We huddled around the fire, and my hunger surprised me. After two sandwiches I thought I was full, but the hot food found parts of my stomach I didn’t know I had and filled the hollows. I ate three beans at a time, crushing them on the roof of my mouth, swallowing slowly. When I looked up I realized Charlotte was staring at me, the same way I’d stared at her in the firelight.
“What?” I asked, half worried a bug was crawling up me.
She shook her head, the movement swinging one half of her face into the shadows and then the other.
“Do you want to try to sleep before the meteor shower starts?” Phillip asked, eying the hammocks.

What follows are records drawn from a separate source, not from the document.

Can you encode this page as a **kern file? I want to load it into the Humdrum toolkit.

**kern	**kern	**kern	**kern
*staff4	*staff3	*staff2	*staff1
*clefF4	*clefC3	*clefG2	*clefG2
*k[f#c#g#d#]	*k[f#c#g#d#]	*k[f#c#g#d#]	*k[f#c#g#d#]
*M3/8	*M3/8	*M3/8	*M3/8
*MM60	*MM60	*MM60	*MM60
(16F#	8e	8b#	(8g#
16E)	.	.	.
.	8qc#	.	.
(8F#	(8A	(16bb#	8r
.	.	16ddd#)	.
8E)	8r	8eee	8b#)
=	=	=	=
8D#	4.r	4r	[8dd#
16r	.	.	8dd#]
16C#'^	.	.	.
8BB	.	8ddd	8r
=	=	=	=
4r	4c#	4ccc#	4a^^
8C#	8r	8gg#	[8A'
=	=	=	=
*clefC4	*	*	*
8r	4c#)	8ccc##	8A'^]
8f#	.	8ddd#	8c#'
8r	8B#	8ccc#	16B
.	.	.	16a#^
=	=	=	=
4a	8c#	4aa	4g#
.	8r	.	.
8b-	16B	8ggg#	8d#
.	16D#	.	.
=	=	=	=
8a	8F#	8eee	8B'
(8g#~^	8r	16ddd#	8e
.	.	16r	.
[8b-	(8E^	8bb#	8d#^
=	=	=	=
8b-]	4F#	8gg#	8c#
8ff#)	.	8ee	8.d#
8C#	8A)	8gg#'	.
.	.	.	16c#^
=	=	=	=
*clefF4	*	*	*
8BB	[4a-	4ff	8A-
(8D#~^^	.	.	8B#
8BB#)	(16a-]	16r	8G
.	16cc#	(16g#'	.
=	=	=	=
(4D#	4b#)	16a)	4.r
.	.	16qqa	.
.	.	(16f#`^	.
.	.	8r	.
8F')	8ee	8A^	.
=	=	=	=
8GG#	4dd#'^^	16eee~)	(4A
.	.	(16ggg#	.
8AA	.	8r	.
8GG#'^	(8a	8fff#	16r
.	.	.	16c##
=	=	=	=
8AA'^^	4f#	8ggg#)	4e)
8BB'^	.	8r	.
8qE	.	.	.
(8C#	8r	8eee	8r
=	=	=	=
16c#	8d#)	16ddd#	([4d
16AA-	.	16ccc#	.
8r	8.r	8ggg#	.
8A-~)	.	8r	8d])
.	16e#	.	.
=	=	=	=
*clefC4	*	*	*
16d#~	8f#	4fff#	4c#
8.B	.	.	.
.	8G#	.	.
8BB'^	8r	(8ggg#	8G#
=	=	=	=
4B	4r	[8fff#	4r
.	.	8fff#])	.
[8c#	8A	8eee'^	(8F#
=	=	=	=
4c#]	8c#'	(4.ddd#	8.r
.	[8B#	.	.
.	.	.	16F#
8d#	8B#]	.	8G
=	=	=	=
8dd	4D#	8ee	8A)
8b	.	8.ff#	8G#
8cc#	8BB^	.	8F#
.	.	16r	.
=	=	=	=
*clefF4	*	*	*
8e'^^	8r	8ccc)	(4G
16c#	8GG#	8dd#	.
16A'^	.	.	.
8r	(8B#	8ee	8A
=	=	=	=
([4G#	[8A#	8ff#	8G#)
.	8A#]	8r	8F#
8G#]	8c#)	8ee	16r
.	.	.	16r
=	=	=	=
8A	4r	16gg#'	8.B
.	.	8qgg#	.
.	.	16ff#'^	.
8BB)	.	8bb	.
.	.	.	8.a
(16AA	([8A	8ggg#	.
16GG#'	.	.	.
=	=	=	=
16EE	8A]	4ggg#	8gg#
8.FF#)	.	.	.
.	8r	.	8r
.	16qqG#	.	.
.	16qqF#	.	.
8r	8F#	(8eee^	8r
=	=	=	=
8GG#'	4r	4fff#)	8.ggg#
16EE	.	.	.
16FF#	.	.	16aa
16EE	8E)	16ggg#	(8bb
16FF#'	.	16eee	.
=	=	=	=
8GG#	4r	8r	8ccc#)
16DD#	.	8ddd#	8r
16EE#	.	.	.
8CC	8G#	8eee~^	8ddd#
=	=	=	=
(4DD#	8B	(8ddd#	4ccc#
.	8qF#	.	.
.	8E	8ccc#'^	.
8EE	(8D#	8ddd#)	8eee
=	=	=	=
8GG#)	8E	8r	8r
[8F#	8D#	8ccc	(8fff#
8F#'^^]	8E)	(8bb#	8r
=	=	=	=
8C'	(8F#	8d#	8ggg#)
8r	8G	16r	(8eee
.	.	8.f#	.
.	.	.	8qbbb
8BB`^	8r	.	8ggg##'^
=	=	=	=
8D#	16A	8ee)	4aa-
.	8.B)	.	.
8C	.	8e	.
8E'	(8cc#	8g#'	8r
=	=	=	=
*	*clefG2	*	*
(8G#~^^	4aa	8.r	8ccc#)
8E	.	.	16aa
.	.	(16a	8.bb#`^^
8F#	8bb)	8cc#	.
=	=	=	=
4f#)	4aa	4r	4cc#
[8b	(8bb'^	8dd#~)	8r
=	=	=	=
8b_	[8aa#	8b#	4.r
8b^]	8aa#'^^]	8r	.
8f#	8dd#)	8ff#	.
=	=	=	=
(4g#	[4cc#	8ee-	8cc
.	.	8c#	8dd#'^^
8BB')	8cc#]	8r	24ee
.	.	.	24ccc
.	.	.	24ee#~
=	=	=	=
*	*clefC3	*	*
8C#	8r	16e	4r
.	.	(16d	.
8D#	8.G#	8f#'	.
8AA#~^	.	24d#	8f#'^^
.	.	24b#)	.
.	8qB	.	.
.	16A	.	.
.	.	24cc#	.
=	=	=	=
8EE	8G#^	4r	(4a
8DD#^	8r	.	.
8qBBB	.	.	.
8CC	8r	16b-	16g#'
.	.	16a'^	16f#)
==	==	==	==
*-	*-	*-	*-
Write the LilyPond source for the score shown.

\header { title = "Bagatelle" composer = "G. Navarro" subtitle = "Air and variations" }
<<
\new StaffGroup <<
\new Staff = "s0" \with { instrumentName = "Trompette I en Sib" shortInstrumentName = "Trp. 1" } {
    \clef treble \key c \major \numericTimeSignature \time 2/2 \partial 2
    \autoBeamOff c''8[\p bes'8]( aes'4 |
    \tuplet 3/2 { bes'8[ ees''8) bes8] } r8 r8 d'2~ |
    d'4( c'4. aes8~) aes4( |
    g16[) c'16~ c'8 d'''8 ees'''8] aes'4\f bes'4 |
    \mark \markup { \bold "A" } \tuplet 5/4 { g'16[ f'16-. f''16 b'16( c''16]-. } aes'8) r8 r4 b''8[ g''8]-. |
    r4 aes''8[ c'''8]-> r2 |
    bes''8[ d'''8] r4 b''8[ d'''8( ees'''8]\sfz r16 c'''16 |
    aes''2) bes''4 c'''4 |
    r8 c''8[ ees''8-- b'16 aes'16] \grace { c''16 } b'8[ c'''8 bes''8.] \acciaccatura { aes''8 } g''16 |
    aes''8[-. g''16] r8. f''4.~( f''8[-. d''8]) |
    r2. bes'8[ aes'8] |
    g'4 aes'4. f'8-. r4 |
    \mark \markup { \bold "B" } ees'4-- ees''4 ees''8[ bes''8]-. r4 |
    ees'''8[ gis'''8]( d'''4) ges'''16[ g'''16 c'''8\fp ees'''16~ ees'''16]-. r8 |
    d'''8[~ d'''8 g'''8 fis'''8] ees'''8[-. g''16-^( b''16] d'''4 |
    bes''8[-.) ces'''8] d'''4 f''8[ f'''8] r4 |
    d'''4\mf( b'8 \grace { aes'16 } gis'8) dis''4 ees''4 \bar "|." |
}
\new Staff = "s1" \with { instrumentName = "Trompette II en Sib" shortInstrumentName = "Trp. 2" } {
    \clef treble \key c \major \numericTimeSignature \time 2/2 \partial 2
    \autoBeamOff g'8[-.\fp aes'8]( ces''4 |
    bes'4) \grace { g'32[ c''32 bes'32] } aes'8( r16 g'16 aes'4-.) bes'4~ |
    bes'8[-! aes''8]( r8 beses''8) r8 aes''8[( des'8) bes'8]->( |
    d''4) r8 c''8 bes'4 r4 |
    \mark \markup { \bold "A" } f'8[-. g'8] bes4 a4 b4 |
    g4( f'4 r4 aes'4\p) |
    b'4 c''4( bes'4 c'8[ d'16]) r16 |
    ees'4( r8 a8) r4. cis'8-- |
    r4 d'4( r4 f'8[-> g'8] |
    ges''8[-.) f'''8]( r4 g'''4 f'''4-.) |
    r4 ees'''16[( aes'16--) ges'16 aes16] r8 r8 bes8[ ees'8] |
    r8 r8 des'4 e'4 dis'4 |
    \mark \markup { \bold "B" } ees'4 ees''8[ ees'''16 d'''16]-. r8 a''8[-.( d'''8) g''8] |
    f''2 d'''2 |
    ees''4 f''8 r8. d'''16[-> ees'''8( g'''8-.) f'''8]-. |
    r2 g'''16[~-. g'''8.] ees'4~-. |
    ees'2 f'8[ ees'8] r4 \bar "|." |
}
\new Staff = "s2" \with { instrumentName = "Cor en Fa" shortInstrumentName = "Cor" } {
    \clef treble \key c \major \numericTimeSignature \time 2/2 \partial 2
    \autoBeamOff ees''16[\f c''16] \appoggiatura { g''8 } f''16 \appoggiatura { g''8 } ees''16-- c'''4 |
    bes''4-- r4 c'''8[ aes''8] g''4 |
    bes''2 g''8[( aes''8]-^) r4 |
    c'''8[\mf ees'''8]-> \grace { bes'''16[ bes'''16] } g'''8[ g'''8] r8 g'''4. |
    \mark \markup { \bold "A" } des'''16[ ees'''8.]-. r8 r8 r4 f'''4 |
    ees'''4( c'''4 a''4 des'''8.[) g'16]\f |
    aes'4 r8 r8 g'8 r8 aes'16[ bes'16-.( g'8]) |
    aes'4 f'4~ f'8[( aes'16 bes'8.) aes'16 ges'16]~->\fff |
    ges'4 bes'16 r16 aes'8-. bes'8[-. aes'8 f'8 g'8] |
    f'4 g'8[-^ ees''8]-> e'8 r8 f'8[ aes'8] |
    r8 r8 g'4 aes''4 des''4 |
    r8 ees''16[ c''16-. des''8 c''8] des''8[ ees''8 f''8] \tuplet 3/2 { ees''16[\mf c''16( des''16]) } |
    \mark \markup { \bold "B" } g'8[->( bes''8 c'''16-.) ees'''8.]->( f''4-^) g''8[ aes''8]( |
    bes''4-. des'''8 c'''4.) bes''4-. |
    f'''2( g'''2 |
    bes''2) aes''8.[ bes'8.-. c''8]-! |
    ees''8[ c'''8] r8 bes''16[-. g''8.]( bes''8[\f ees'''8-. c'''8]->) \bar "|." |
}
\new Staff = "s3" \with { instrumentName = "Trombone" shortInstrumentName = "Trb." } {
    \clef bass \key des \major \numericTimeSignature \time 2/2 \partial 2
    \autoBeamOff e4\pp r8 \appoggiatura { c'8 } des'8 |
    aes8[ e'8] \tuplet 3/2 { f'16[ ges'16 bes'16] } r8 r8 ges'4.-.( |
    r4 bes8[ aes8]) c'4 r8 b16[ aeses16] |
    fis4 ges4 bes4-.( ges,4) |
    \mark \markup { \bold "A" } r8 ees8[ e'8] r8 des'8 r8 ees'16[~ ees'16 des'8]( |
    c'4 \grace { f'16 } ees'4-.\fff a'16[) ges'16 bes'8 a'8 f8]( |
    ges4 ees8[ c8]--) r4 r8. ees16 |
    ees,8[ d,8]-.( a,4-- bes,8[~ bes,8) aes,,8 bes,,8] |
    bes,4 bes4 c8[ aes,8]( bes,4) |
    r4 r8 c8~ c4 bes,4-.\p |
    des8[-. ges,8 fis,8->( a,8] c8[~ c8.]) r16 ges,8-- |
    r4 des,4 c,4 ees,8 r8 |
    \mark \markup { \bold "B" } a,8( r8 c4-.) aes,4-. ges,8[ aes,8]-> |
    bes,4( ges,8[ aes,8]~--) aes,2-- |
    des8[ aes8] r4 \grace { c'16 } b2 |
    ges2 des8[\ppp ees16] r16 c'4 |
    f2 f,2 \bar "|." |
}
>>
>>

“I can’t sleep this early,” I told him. But as soon as we finished our food and rinsed out our bowls at the spigot down the path I remembered my muscles. They didn’t hurt as much as they yawned. They let out a little whine of protest and then refused to move. I pulled out my sleeping bag and burrowed into my hammock, hearing the ropes creak against the dry tree. The only thing I missed was a pillow. The sleeping bag had a little padding at the head, but it wasn’t the same as my down pillow, fluffy and dense and familiar.